[Dataset — start]

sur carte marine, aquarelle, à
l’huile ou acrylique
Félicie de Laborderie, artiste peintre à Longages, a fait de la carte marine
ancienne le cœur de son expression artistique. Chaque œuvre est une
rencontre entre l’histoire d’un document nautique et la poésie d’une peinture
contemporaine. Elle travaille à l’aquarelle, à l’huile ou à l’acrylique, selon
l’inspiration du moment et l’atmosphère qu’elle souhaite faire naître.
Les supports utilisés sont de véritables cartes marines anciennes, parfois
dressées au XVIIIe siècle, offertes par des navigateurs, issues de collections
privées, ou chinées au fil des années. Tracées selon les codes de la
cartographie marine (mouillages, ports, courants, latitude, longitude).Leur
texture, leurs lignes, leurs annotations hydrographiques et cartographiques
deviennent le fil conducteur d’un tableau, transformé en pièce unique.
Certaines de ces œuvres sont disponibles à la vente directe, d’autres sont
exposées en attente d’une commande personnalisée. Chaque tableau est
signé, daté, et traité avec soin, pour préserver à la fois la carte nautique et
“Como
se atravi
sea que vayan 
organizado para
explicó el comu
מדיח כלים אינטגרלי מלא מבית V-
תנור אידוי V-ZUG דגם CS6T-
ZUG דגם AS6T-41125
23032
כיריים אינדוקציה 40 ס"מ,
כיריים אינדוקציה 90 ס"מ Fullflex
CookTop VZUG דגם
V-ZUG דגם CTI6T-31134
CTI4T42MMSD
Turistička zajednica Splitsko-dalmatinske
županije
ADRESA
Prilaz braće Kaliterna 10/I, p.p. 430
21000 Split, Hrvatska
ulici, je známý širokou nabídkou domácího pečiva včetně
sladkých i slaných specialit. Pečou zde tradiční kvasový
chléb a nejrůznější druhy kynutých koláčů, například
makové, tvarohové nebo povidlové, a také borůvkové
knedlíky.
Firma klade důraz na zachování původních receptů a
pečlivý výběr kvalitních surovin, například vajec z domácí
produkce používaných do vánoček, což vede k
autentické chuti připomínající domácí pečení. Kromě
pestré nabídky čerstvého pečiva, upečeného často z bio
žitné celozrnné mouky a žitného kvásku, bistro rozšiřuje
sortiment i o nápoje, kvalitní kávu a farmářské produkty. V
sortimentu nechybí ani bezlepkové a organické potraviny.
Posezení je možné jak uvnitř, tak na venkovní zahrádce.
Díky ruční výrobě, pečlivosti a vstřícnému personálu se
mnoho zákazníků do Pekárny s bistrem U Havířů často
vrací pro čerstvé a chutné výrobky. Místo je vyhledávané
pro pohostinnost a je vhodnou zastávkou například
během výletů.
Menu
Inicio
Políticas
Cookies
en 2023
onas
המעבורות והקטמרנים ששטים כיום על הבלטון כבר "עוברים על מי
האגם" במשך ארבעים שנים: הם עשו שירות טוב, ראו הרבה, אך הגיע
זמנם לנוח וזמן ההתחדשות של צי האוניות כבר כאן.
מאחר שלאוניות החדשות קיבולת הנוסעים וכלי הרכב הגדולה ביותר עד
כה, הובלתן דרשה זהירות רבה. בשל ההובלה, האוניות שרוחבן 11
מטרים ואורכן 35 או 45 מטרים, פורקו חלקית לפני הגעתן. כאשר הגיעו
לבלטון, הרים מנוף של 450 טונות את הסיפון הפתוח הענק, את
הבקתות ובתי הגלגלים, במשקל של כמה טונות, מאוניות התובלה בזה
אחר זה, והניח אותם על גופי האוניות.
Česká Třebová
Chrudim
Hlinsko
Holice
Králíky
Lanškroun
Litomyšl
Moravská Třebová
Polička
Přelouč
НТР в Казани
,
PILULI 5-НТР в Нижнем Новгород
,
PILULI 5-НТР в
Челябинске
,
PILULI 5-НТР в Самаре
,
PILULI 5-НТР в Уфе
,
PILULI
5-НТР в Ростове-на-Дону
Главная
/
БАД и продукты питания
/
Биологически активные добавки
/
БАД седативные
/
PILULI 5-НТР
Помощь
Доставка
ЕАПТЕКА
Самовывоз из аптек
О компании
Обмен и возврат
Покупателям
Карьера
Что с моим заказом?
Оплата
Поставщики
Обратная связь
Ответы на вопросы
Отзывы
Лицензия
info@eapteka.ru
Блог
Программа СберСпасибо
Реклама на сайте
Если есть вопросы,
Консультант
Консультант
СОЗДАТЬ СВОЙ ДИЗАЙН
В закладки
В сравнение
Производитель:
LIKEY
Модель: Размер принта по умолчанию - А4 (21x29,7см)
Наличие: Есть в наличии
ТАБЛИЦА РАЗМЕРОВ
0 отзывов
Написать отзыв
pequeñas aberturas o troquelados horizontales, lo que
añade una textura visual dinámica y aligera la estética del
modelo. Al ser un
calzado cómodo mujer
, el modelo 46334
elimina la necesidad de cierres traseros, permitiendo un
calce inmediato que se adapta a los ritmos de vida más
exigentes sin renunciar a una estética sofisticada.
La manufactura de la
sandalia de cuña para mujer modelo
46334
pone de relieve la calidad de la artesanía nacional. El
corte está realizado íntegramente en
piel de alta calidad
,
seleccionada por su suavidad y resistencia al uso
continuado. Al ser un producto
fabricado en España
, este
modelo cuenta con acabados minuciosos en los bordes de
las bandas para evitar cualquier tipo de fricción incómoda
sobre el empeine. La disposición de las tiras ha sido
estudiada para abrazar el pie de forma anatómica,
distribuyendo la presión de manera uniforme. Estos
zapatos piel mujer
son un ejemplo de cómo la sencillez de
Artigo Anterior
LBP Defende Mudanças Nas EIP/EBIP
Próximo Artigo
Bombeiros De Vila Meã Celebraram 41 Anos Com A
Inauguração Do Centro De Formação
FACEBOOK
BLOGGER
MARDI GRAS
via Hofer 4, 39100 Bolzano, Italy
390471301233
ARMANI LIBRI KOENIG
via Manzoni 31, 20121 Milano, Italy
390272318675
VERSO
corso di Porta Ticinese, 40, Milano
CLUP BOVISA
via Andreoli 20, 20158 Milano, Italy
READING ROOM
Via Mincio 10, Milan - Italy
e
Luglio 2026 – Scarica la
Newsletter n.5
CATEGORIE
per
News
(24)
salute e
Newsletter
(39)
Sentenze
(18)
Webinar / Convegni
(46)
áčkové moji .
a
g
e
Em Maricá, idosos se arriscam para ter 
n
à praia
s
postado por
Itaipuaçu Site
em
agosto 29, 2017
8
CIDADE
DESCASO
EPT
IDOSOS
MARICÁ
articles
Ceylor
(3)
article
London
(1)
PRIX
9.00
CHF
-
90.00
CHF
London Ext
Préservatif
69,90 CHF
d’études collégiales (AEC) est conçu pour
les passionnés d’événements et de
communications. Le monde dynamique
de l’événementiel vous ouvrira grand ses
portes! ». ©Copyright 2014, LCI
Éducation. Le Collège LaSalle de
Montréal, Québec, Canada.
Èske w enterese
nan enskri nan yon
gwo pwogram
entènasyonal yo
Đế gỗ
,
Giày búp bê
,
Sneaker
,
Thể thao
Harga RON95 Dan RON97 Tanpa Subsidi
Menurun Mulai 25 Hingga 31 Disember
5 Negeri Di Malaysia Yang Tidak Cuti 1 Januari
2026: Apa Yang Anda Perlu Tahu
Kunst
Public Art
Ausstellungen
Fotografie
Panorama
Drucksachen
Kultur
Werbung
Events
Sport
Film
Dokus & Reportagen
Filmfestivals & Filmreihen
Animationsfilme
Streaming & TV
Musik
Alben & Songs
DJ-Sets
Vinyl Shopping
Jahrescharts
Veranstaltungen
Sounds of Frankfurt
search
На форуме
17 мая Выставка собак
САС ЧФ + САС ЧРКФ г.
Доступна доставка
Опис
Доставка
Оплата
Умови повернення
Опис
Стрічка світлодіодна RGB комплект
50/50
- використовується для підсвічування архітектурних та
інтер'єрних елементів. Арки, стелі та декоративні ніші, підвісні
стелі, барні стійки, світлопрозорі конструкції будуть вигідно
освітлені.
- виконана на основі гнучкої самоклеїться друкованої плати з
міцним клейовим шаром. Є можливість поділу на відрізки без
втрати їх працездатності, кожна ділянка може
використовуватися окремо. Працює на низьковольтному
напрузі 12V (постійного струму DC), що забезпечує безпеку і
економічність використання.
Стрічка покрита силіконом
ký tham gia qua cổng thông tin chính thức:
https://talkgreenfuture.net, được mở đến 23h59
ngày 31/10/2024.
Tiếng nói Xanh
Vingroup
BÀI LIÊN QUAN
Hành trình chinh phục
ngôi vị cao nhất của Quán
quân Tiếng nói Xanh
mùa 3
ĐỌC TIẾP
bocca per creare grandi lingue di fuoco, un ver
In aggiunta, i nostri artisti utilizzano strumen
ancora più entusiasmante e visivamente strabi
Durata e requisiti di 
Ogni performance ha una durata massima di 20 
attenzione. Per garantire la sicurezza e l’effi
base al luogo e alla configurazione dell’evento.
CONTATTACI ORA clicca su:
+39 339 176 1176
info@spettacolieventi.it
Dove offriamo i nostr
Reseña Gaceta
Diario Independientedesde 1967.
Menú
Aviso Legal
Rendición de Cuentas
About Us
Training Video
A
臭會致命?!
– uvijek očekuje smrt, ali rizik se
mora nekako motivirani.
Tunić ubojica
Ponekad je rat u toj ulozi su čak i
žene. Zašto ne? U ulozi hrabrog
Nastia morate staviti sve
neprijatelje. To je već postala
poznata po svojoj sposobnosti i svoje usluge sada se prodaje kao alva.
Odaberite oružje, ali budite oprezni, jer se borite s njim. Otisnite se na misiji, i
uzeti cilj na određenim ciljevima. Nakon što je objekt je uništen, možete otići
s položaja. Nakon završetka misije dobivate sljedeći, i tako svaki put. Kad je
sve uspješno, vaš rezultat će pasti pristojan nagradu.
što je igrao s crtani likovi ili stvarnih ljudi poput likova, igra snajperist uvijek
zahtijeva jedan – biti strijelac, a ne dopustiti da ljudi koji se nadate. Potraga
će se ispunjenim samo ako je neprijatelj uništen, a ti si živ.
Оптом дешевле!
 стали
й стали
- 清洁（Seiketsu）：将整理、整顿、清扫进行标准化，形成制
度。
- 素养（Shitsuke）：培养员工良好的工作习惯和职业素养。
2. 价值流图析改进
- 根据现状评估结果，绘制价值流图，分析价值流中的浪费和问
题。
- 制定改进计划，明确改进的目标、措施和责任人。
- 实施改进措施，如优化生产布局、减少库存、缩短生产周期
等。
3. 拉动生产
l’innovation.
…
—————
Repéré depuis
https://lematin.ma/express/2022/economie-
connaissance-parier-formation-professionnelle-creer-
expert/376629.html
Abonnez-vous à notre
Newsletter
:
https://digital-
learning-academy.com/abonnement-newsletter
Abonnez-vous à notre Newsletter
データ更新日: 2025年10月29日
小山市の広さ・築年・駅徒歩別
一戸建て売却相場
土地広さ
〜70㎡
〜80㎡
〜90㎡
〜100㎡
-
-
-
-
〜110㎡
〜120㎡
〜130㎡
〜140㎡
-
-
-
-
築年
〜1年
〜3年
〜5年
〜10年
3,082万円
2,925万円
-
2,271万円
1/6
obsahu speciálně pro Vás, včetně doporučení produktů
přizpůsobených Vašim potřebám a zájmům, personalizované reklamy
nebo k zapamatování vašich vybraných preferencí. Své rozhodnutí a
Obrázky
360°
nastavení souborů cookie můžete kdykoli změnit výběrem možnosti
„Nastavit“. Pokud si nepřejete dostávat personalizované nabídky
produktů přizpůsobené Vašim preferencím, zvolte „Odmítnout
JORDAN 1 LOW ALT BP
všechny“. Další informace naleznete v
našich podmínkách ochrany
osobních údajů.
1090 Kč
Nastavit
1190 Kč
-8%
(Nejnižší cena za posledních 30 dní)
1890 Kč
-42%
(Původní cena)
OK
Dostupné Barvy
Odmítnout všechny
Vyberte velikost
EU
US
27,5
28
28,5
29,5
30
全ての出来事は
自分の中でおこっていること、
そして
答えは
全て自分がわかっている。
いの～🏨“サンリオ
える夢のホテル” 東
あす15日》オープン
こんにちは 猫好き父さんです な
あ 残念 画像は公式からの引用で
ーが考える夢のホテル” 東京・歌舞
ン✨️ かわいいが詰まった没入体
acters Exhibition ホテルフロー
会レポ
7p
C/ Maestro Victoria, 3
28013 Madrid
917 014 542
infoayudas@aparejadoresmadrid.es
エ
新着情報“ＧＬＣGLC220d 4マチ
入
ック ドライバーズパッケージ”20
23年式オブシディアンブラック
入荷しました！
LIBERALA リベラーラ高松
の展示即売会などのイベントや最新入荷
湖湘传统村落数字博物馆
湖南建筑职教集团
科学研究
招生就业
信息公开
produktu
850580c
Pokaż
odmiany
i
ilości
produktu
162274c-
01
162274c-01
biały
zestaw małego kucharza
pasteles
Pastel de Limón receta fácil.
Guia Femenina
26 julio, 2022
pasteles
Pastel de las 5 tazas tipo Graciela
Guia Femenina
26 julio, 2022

[Dataset — finish]

- _About this task_: Pull out each line from the rows above that contains the string "všechny".

- _Finished task_:
všechny“. Další informace naleznete v
Odmítnout všechny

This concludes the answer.